Pillar two argues in favour of the importance of active engagement. In a collaborative age, neutrality and passivity are both sins of “omission”. Thirdly, such responsibility is cast as positive, not negative. Companies’ roles are not just to avoid doing harm in their own remit (“a restrictive conception of moral responsibility”), but also to help resolve structural problems outside their immediate sphere of impact too.

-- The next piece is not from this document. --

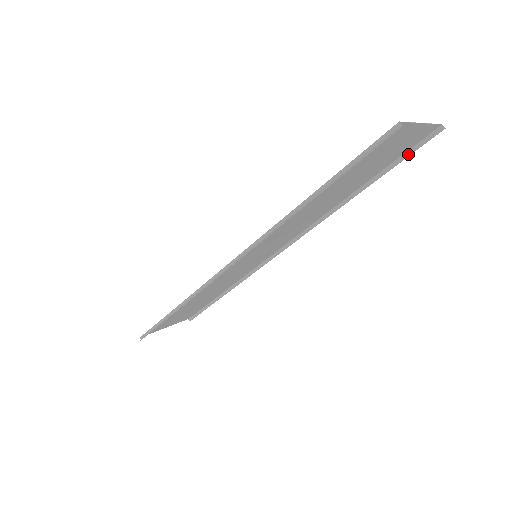
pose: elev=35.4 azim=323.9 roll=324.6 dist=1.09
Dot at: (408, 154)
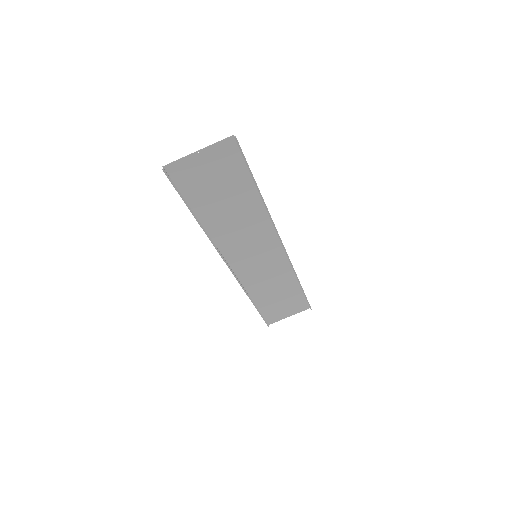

The final two pillars conceptualise collective responsibility as a political responsibility and also a human rights responsibility. Political, because injustices result from multiple influences and they therefore require large-scale, structural (ie political in the sense of public communicative engagement) responses. And human rights, because responsibility must be grounded on a global “common good” (of which human rights provides the closest definition). 

A thought-provoking paper that obliges us to find ways to reframe the link between corporate responsibility and the “global processes running loose in this post-certain, post-familiar era”.

Wettstein, F (June 2012), “Corporate Responsibility in the Collective Age: Toward a Conception of Collaborative Responsibility”, Business and Society Review 117 (2):155–184. 

Campus news

ConocoPhillips has donated an undisclosed sum to finance the Change Agents in Residence programme at Bainbridge Graduate Institute.

Harvard Business School is to run a four-day executive programme on aligning corporate responsibility with business strategy running October 17-20 2012.